Des rôles bien rodés finalement.

Mais ce n'est pas un combat entre l'Islam et la République qui se joue. Mais un combat pour le maintien ou non de ce petit droit tellement essentiel qu'est l'Allocation Parent Isolé.

C'est un droit qui permet tout simplement de ne pas être dépendante financièrement du père des enfants, ou d'un autre homme présent dans notre vie.

C'est un droit qui permet, même aux femmes les plus pauvres, d'exercer concrètement leur droit à l'éducation de leurs enfants sans le chantage possible à l'argent, celui que le père a éventuellement et qui sans l'API serait nécessaire, même pour le strict minimum.

C'est un droit qui permet, malgré le montant minimum de l'allocation, d'espérer pouvoir survivre et recommencer à vivre, même après une séparation, même en devant assumer son rôle de mère.

C'est la certitude d'avoir un revenu minimum, que les enfants puissent au moins se nourrir, être logés les mois ou le père ne paye pas la pension alimentaire qu'il doit.

Mais depuis quelques années, ce droit s'est réduit comme une peau de chagrin.

D'abord par un décret de 2007 : celui-ci impose aux demandeuses de l'API, d'engager dans les quatre mois de la demande , une procédure contre le père de l'enfant, afin de faire valoir son « droit » à une pension alimentaire. Sans quoi l'API est amputée et la famille monoparentale n'a plus droit qu'au RSA majoré. Ce décret a immédiatement découragé de nombreuses femmes de faire valoir leur droit aux allocations : même si une possibilité de dérogation est clairement prévue par le décret, notamment en cas de violences conjugales, les CAF en informent rarement les allocataires. De plus, c'est à l'allocataire de prouver ces violences.
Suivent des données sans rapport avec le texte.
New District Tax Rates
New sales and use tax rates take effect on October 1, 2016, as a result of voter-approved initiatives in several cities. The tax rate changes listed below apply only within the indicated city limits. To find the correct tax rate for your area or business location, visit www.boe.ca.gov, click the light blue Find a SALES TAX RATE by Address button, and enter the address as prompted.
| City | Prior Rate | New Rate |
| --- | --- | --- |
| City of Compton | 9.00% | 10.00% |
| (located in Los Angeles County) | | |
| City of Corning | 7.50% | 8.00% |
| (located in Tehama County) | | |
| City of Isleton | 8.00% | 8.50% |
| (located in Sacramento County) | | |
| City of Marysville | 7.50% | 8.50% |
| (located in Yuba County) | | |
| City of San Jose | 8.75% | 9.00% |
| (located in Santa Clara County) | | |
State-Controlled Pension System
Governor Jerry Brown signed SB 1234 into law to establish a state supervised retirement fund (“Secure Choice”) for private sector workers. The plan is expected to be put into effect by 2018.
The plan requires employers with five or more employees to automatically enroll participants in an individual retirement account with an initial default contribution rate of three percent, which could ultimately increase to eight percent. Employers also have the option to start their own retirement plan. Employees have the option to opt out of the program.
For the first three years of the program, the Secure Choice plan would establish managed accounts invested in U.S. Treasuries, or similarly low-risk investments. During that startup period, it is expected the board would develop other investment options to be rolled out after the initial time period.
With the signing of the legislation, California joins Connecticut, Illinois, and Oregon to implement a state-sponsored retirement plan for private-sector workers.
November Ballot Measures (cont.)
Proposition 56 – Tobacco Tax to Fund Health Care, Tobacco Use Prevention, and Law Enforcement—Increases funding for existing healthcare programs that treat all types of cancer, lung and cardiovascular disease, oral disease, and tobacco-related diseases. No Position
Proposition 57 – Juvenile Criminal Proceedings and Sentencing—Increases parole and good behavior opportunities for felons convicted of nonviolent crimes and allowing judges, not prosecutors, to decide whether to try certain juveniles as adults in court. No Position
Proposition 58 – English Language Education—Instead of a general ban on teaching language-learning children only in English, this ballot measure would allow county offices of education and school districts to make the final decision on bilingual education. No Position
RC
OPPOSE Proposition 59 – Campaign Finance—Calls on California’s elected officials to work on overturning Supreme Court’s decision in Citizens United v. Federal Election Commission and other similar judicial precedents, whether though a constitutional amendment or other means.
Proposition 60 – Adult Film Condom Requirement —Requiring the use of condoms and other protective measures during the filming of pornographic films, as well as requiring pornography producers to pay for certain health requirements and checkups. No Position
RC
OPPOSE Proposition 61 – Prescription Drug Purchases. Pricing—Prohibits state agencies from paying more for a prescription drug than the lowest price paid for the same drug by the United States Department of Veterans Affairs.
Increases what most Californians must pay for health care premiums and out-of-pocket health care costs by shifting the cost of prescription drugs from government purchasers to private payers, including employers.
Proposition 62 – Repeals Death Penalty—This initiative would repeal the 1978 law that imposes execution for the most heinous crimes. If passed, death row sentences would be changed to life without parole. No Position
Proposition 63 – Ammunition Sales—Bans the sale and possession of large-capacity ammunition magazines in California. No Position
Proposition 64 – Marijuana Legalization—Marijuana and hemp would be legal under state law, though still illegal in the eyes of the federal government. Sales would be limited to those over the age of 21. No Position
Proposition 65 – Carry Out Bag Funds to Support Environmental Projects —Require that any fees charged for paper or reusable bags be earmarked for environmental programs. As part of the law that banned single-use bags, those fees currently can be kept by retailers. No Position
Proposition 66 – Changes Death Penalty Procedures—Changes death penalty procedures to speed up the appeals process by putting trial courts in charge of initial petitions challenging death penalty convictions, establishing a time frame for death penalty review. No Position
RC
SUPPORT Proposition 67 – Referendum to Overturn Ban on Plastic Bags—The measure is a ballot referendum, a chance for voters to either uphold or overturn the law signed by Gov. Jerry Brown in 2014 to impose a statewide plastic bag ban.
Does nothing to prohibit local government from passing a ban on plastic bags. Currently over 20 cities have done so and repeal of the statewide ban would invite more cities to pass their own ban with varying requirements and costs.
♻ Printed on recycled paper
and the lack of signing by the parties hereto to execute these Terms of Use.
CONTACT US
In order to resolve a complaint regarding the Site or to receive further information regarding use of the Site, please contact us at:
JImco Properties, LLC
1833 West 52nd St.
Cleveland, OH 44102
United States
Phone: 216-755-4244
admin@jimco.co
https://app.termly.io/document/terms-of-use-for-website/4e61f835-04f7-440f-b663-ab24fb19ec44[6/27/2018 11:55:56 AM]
Ce décret est aussi extrêmement pervers, en ce sens qu'il ne tient absolument pas compte de la réalité des procédures : nombre de pères sont condamnés formellement au versement mensuel d'une pension alimentaire, mais l'acquittent quand bon leur semble. Les contraindre au paiement effectif relève de l'impossible dans le moyen terme. Or, le montant de la pension alimentaire est comptabilisé dans le calcul de l'API, même lorsqu'il n'est pas versé. Obtenir la prise en compte du non-versement, prend du temps et de l'obstination.

Et sa perversité réside aussi dans le fait qu'il contraint les femmes à faire de l'homme un ennemi : les séparations ne sont pas toujours houleuses, et exiger une pension alimentaire du père de ses enfants, n'est pas toujours simple, tout simplement parce que lui-même est aussi pauvre et au chômage, donc plongé dans la galère totale.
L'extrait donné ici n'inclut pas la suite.